Echoing Paterson’s statement that “what has never been alive cannot very well go on living,” Mencken complains that Fitzgerald focuses too much on narrative structure and not enough on characterization — one of the things that distinguishes a great novel from an interesting story. The Great Gatsby, in other words, is well-told but not impactful. It is, as Mencken says, “in form no more than a glorified anecdote.” He continues:
While The Great Gatsby is more beloved today than it was in Fitzgerald’s own time, occasional criticisms — presented as “hot takes” — continue to appear in magazines. When Baz Lurhmann’s mediocre film adaptation released in 2013, for example, Joshua Rothman from The New Yorker said it was “trashy, tasteless, seductive, sentimental, aloof, and artificial,” just like its source material.
But Rothman’s critique is more nuanced than that of his predecessors. Using the film’s release to discuss the reasons for the book’s latent success, he makes two interesting arguments: first, that it’s popular with present-day readers because it embraces the extravagance of the Roaring Twenties; and, second, that it was unpopular with contemporary readers because this embrace borders on parody and criticism.
“It’s popular because we still live in that atmosphere today,” he explains. “Fitzgerald’s novel is cool, sexy, stylized, and abstract; there’s a dreamlike falseness, a hollowness, an unreality to it, and that apparent superficiality is part of what makes it fascinating. It’s modernist and European without being arty […] for all its strangeness, it also possesses a glamorous, crowd-pleasing commercialism.”
To us, the setting of The Great Gatsby comes across as an exaggerated fantasy.

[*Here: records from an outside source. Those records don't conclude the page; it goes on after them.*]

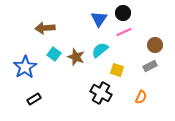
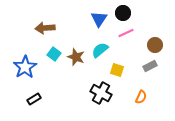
pink line: moved 2 px right, 1 px down
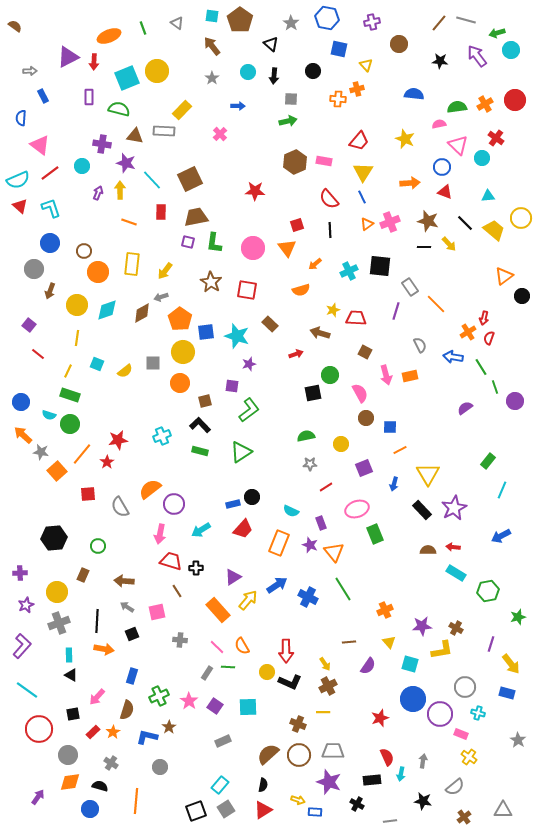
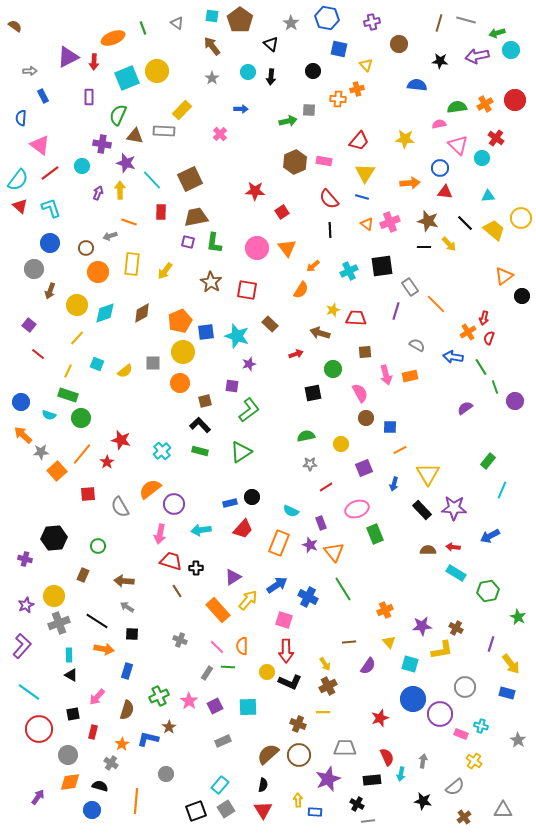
brown line at (439, 23): rotated 24 degrees counterclockwise
orange ellipse at (109, 36): moved 4 px right, 2 px down
purple arrow at (477, 56): rotated 65 degrees counterclockwise
black arrow at (274, 76): moved 3 px left, 1 px down
blue semicircle at (414, 94): moved 3 px right, 9 px up
gray square at (291, 99): moved 18 px right, 11 px down
blue arrow at (238, 106): moved 3 px right, 3 px down
green semicircle at (119, 109): moved 1 px left, 6 px down; rotated 80 degrees counterclockwise
yellow star at (405, 139): rotated 18 degrees counterclockwise
blue circle at (442, 167): moved 2 px left, 1 px down
yellow triangle at (363, 172): moved 2 px right, 1 px down
cyan semicircle at (18, 180): rotated 30 degrees counterclockwise
red triangle at (445, 192): rotated 14 degrees counterclockwise
blue line at (362, 197): rotated 48 degrees counterclockwise
orange triangle at (367, 224): rotated 48 degrees counterclockwise
red square at (297, 225): moved 15 px left, 13 px up; rotated 16 degrees counterclockwise
pink circle at (253, 248): moved 4 px right
brown circle at (84, 251): moved 2 px right, 3 px up
orange arrow at (315, 264): moved 2 px left, 2 px down
black square at (380, 266): moved 2 px right; rotated 15 degrees counterclockwise
orange semicircle at (301, 290): rotated 42 degrees counterclockwise
gray arrow at (161, 297): moved 51 px left, 61 px up
cyan diamond at (107, 310): moved 2 px left, 3 px down
orange pentagon at (180, 319): moved 2 px down; rotated 15 degrees clockwise
yellow line at (77, 338): rotated 35 degrees clockwise
gray semicircle at (420, 345): moved 3 px left; rotated 35 degrees counterclockwise
brown square at (365, 352): rotated 32 degrees counterclockwise
green circle at (330, 375): moved 3 px right, 6 px up
green rectangle at (70, 395): moved 2 px left
green circle at (70, 424): moved 11 px right, 6 px up
cyan cross at (162, 436): moved 15 px down; rotated 18 degrees counterclockwise
red star at (118, 440): moved 3 px right; rotated 24 degrees clockwise
gray star at (41, 452): rotated 14 degrees counterclockwise
blue rectangle at (233, 504): moved 3 px left, 1 px up
purple star at (454, 508): rotated 30 degrees clockwise
cyan arrow at (201, 530): rotated 24 degrees clockwise
blue arrow at (501, 536): moved 11 px left
purple cross at (20, 573): moved 5 px right, 14 px up; rotated 16 degrees clockwise
yellow circle at (57, 592): moved 3 px left, 4 px down
pink square at (157, 612): moved 127 px right, 8 px down; rotated 30 degrees clockwise
green star at (518, 617): rotated 28 degrees counterclockwise
black line at (97, 621): rotated 60 degrees counterclockwise
black square at (132, 634): rotated 24 degrees clockwise
gray cross at (180, 640): rotated 16 degrees clockwise
orange semicircle at (242, 646): rotated 30 degrees clockwise
blue rectangle at (132, 676): moved 5 px left, 5 px up
cyan line at (27, 690): moved 2 px right, 2 px down
purple square at (215, 706): rotated 28 degrees clockwise
cyan cross at (478, 713): moved 3 px right, 13 px down
red rectangle at (93, 732): rotated 32 degrees counterclockwise
orange star at (113, 732): moved 9 px right, 12 px down
blue L-shape at (147, 737): moved 1 px right, 2 px down
gray trapezoid at (333, 751): moved 12 px right, 3 px up
yellow cross at (469, 757): moved 5 px right, 4 px down
gray circle at (160, 767): moved 6 px right, 7 px down
purple star at (329, 782): moved 1 px left, 3 px up; rotated 30 degrees clockwise
yellow arrow at (298, 800): rotated 112 degrees counterclockwise
blue circle at (90, 809): moved 2 px right, 1 px down
red triangle at (263, 810): rotated 30 degrees counterclockwise
gray line at (390, 821): moved 22 px left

For Mencken and Paterson, it was a stylized but ultimately faithful depiction of a reality they knew all too well. As did Fitzgerald himself. Like Daisy and Tom Buchanan, he and his wife Zelda lived a life confined to fancy hotel rooms, invite-only parties, and the backseats of luxury cars going way over the speed limit.

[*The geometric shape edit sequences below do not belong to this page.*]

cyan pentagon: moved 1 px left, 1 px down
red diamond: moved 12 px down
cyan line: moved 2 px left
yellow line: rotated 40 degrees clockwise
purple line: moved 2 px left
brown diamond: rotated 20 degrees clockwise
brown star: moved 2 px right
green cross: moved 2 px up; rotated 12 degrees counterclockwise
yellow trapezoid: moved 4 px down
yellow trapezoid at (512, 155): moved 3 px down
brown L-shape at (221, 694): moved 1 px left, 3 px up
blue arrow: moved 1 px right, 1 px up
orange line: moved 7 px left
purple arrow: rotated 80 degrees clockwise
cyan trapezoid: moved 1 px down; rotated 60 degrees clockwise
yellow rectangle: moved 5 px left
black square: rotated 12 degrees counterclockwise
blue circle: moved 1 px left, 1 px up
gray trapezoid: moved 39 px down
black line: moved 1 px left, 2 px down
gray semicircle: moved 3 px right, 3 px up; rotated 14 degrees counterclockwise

It was a lifestyle that eventually destroyed Fitzgerald, who died of complications of alcoholism at 44. While The Great Gatsby was written during the peak of his life and career, the book’s underlying melancholy — encapsulated in Daisy hoping her daughter will be “a beautiful little fool” — hints that the author was, on some level, aware of where he would end up. If The Great Gatsby isn’t great, it’s certainly poetic.